Le cube Rubiks
Qu’on se le dise, l’humain a la fâcheuse tendance de juger tout ce qui entre dans son champ de vision. Il jette simplement un regard et ensuite, il tire ses propres conclusions.
Amélie Vallée.
À la manière des aliments défilant sur le tapis de la caissière à l’épicerie, nous sommes à la merci du rayon infra-rouge qui déterminera notre valeur.
Personne n’aime être jugé par les siens. Malheureusement, on a tous vécu un moment où le regard des autres s’est posé sur nous de façon indélicate. Et à l’inverse, on a tous déjà été l’instigateur d’un regard attentatoire.
Pour quelle sacro-sainte raison avons-nous ce réflexe primaire d’évaluer la qualité de quelqu’un par ce qui est perceptible? Parce que, disons-le, si on ne s’était attardé qu’à l’apparence d’une racine de gingembre, on n’en n’aurait probablement jamais connu les vertus!
Je sais. C’est difficile de l’admettre. Nous ressentons un malaise avec ce côté de notre personnalité. Pourtant, il est bien présent.
J’ai parfois l’impression que nous jugeons les autres pour assouvir un trouble obsessionnel compulsif: celui du classement. Un peu comme si on ressentait un contentement à classer les gens dans des cases hermétiques. La même satisfaction que celle qui naissait lorsqu’on complétait un cube Rubiks avec succès. Souvenons-nous: on alignait toutes les cases jaunes d’un côté du prisme, les bleues sur le haut, les blanches en-dessous et ainsi de suite… Qu’une personne déambule devant nous avec un t-shirt de loup, un toupet mauve ou un tatou de Betty Boop, notre cerveau se fera un plaisir de lui attribuer une case.

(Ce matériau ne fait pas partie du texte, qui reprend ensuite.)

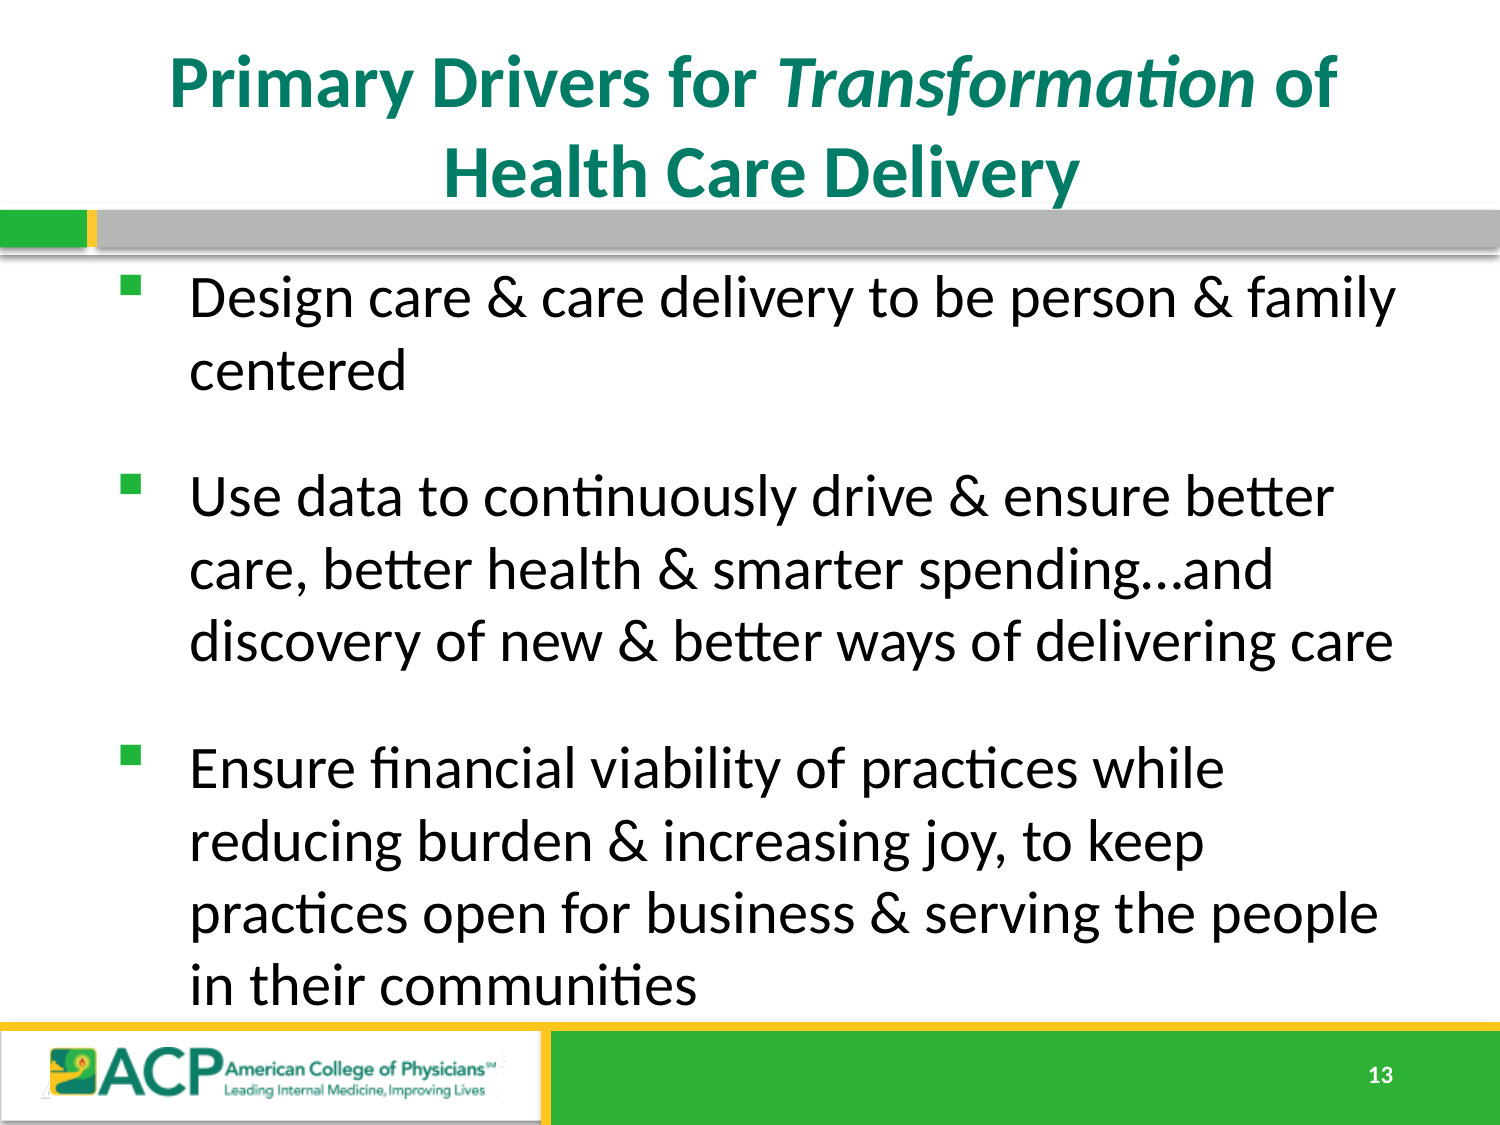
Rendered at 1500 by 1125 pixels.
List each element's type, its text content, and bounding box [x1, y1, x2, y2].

list Design care & care delivery to be person & family centered Use data to continuously drive & ensure better care, better health & smarter spending…and discovery of new & better ways of delivering care Ensure financial viability of practices while reducing burden & increasing joy, to keep practices open for business & serving the people in their communities [99, 249, 1439, 1013]
title Primary Drivers for Transformation of Health Care Delivery [99, 45, 1425, 200]
picture [50, 1047, 496, 1099]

Je vous entends me dire que ce ne sont pas tous les gens qui passent leur temps à juger. Effectivement, je vous l’accorde, certains maîtrisent l’art du cube Rubiks avec une habileté plus déconcertante que d’autres!
Tout de même.
Je pense que peu importe la fréquence à laquelle on ressort notre cube Rubiks, on devrait réinventer notre façon d’y jouer. Pourquoi ne pas plutôt viser un cube qui ne rallie pas les mêmes couleurs d’un même côté? Il sera inévitablement moins réussi d’un point de vue esthétique… Mais, peut-être que la case jaune prendrait plaisir à côtoyer la case bleue si on lui en laissait la possibilité. Il se pourrait même qu’elles se trouvent des affinités entre elles, non?
Puisque sous l’étiquette colorée se cache immanquablement une profondeur infinie impossible à détecter avec un simple coup d’œil, que diriez-vous si en ce début d’année, on essayait de cesser de se gaver dans ce qui paraît? Peut-être nous resterait-il un petit peu d’appétit pour goûter à l’imperceptible?